After five hours, Ramazan pressed few buttons on his mobile to ring to the driver but he didn’t get any respond.
“Are you ringing to the driver?” asked his wife.
“Yes, I am but it seems to have some signal problem,” he replied. “I think, they haven’t arrived yet in Qandahar. I’ll ring after half an hour.”
After 40 minutes, Ramazan started ringing again but again no respond. He rang after 20 minutes but the driver’s mobile seemed to have been not working.
“Can you go to the bus station and ask other drivers. They might have some information,” his wife suggested.
He rushed to the bus station and met few van and bus drivers but none of them had any information. He came back home and started ringing but it didn’t work.
It was in the evening, when he heard his mobile ringing. He quickly answered the ring. Someone on other side of the phone was telling him that all seven van passengers had been kidnapped by unknown armed men. It could be Taliban or may be any other armed group.
Ramazan didn’t believe his ears. He didn’t tell his wife. He rushed to the bus station to confirm the news. Some drivers told him but they were not sure which van.
In the evening, he rang to his brother in Quetta City, Pakistan. His brother told him that he was in the bus station in Quetta City waiting for the van but he didn’t see the driver, Shukria and other passengers from the area.
It was getting dark and Ramazan was getting worried. He didn’t know, where to go or who to talk to? He was continuously ringing to the driver, but his mobile seemed to have switched off. His brother in Pakistan suggested him to go to the nearby Police Station to get help. But he was not sure, whether Police could help him.
It was on the social media, when the abduction news emerged. Later on, the national television confirmed the news of the seven passengers’ abduction including two women and a minor girl.
Family members and neighbours started coming Ramazan’s home.

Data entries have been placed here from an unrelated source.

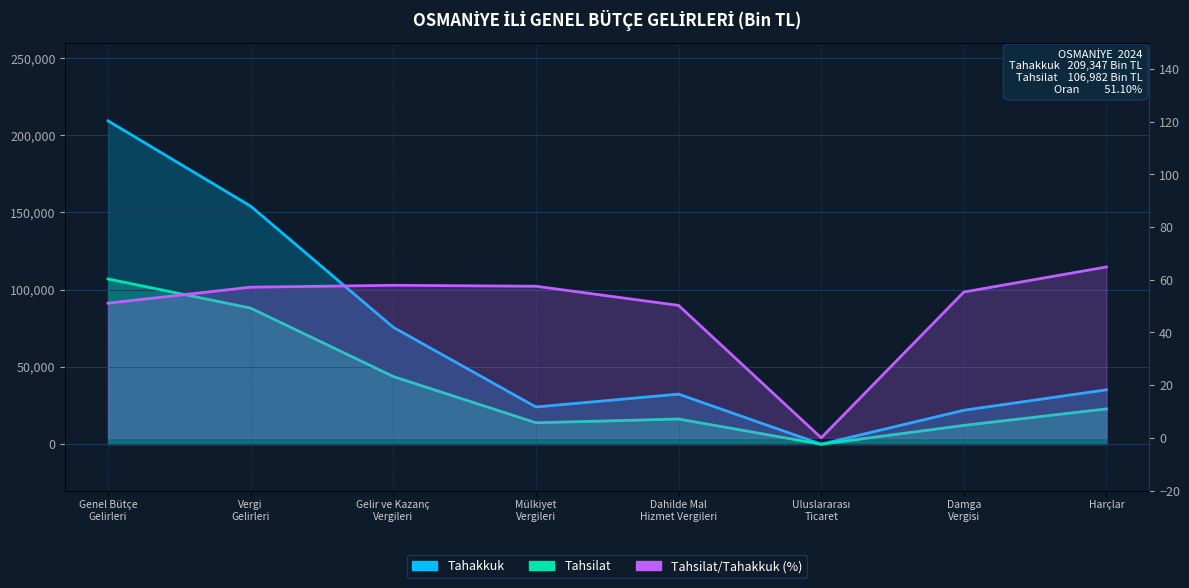

Which series has the largest total across all categories?

Tahakkuk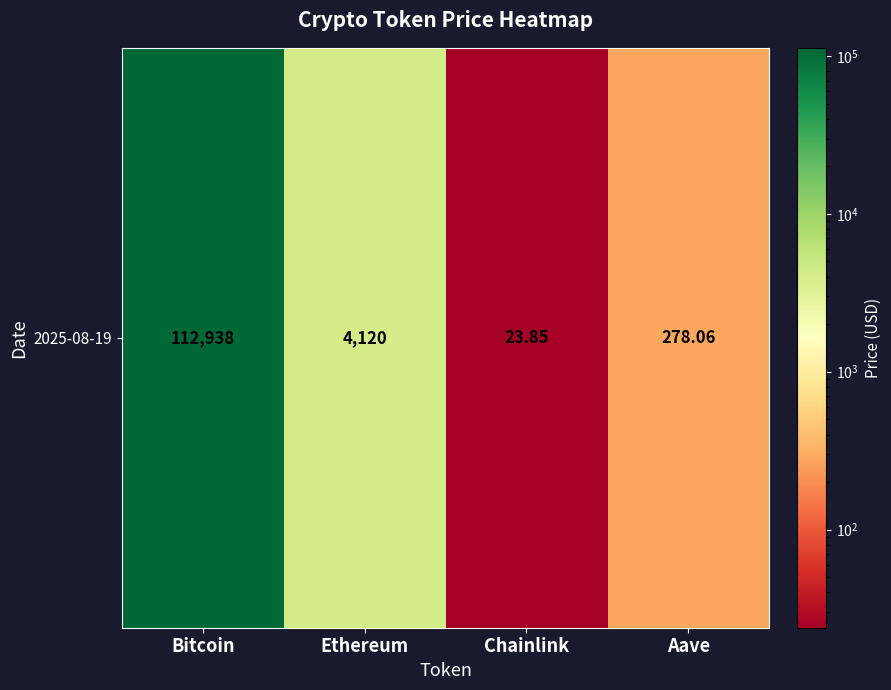

What is the ratio of the value at Ethereum to the value at Aave?

14.8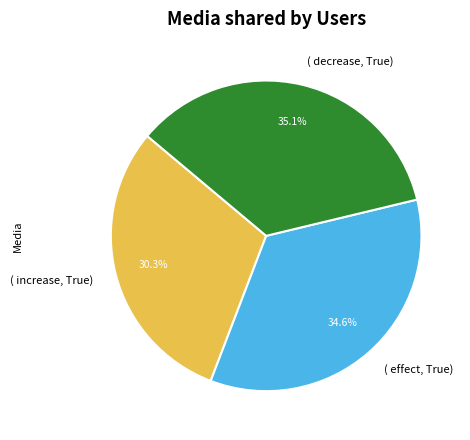

What portion of the pie excludes ( increase, True)?

69.7%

His wife fell unconscious, when she heard the news. People around were comforting them and giving them support. Ramazan’s lips were quivering. His throat was dried and bitter. His legs were shaking. He was walking here and there like a dead soul. He wanted to talk but didn’t know what to say. He never found himself so helpless. He wanted to cry but perhaps his tears had dried up.
The following day, community elders visited his home and promised to make all possible efforts to bring her daughter and six other hostages back home. He was assured not to lose his heart. Ramazan felt a sign of hope and thanked community elders for their support.
He continuously prayed to God to look after his Shukria and reminded of how he thanked Him for being given a beautiful daughter.
After nearly one month in abduction, on 8th of November 2015, a group of Pashtoon elders from Guwar, District Zabul, Afghanistan brought seven dead bodies wrapped in coffins in Shajoi Hospital. The news of the seven dead bodies spread like a fire in the area and then to Dhamurdha village. People rushed to Shajoi Hospital to find their loved ones. Ramazan also hurried to the hospital. Among the dead bodies, there was also a tiny body wrapped in a white coffin. He couldn’t believe his eyes when he saw her beautiful daughter lying dead. He held her body up and pressed her against his chest and screamed loudly. The tears started rolling down on his cheeks like a tap water.
His family members grabbed him of his shoulders to support him while the hospital staff started removing the dead bodies on the ambulance to take them to the native village.
Later on, the doctor said that all victims’ throats had either been cut by a metal wire or a kite string coated glass. United Nations, Afghan Government and US have condemned the killings. Many Afghans termed it a religious and race motivated killing by unknown armed men.
When she was born her father named her Shukria, which means ‘thanks or thank you’. Being so happy at her birth, Ramazan must have thanked God for giving him a lovely daughter. Now, his Shukria has gone, many wonder what’s left him to thank God.